## Passage provided
****************************************
PAST BENTONVILLE VISIT
In 2022, Dimon attended the Heartland Summit in downtown Bentonville and visited with Walmart CEO Doug McMillon. Heartland Summit is an invitation-only event hosted annually by Heartland Forward, a nonpartisan think tank in Bentonville. Then, he had walked the trails, and Dimon said he would try to walk them again tomorrow morning before returning home.

“I think it’s great,” he said. “I had lunch with Doug McMillon at his favorite place right in the square. It’s beautiful…I said it looks a little bit like Pleasantville. And you can see the expansion of the town…Arkansas, they’ve done a great job. That’s where good business can help boom a whole economy…”

Dimon said McMillon drove him around the construction site of the new home office that will comprise about 2.5 million square feet on about 300 acres and have between 12,000 and 13,000 people. He said JPMorgan Chase is working on a new building in New York that goes straight up and is 2.5 million square feet on about 1 acre. It will have about 14,000 people.

SOFT LANDING CHANCES
On Wednesday, Dimon told CNBC the odds of a soft landing for the U.S. economy were 35%-40%. Asked to follow up on that on Thursday, he expressed his dislike of economic forecasting.

“I think it’s a waste of time,” he said. “What I do look at to manage risk: It’s not a waste of time to think about what is the broad range of outcomes that are possible. No one knows the outcome, but I think you challenge yourself more when you say what’s the range of outcomes and then assign probabilities to those outcomes.”

He said he was asked whether he changed his mind regarding the market pricing in a 70% chance of a soft landing.

“By that, it means stocks are high, and credit spreads are low. If you kind of apply math to that, it looks like a 70% chance. I always thought it half of that.”
****************************************
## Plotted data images
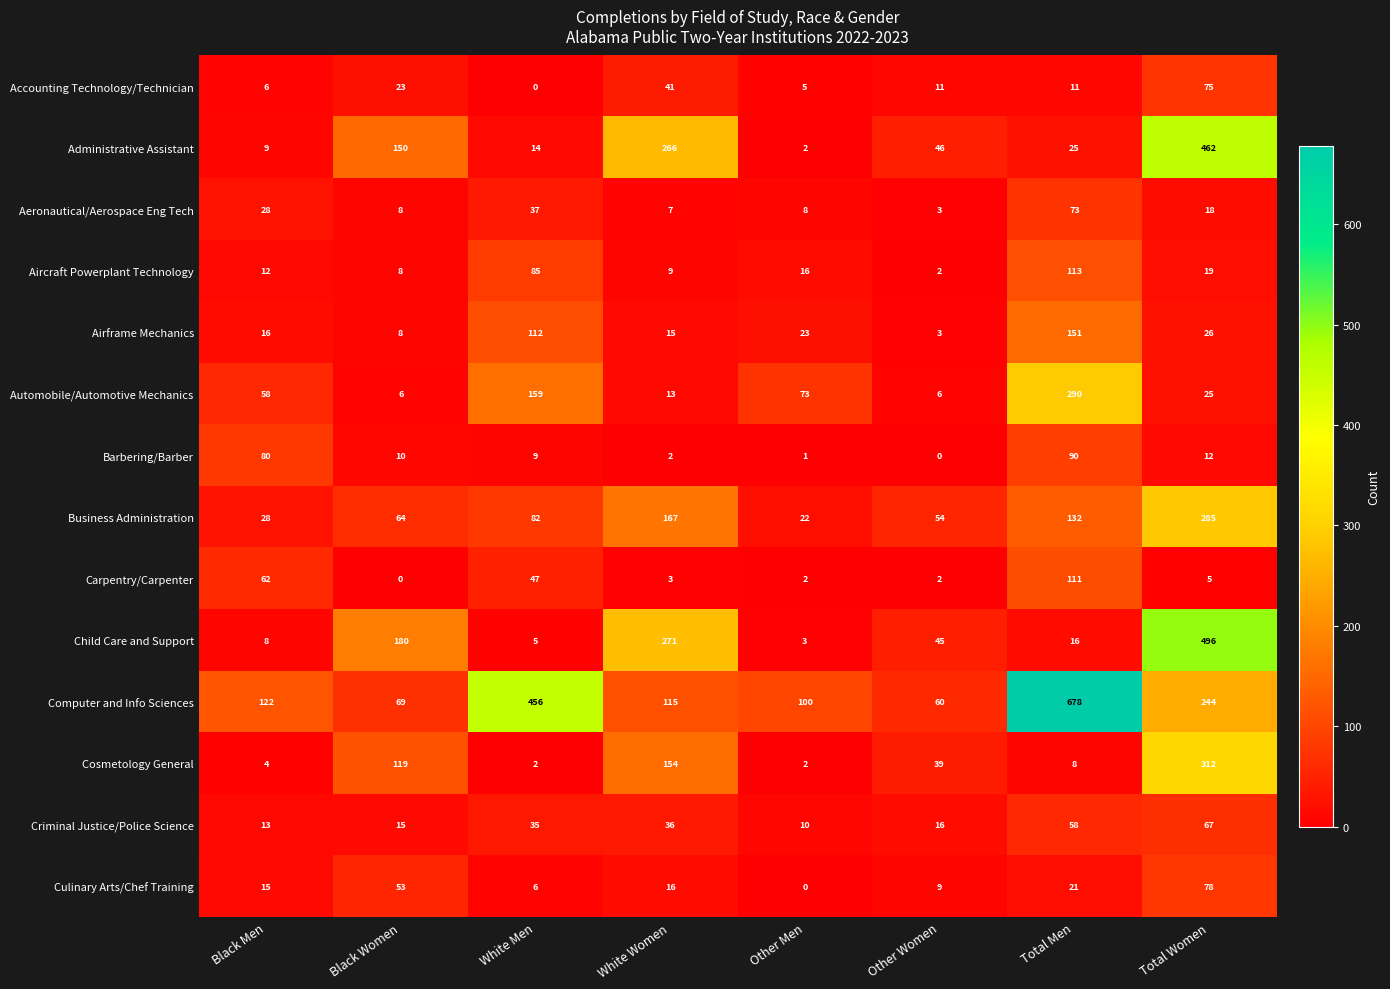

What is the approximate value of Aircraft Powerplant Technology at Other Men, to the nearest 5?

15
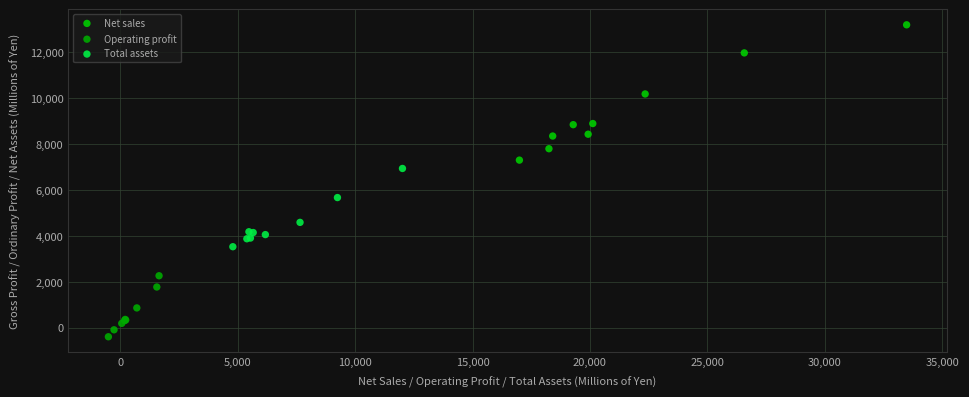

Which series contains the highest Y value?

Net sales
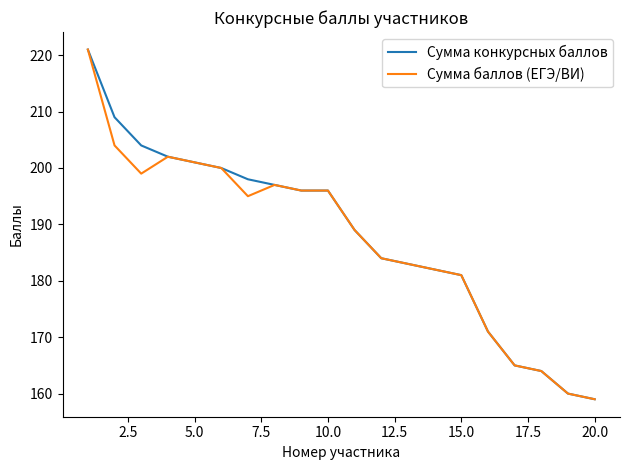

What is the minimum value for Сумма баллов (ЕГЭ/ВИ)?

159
****************************************
## Exercise tasks
1. Name every company or organization mentioned in the Dimon passage.
2. From the Dimon passage, copy the text from "SOFT LANDING CHANCES" up to and including "of economic forecasting.".
3. According to the Dimon passage, roughly how many acres will Walmart's new home office cover?

## Results for the exercise
1. Walmart, Heartland Forward, JPMorgan Chase, CNBC

2.
SOFT LANDING CHANCES
On Wednesday, Dimon told CNBC the odds of a soft landing for the U.S. economy were 35%-40%. Asked to follow up on that on Thursday, he expressed his dislike of economic forecasting.

3. About 300 acres.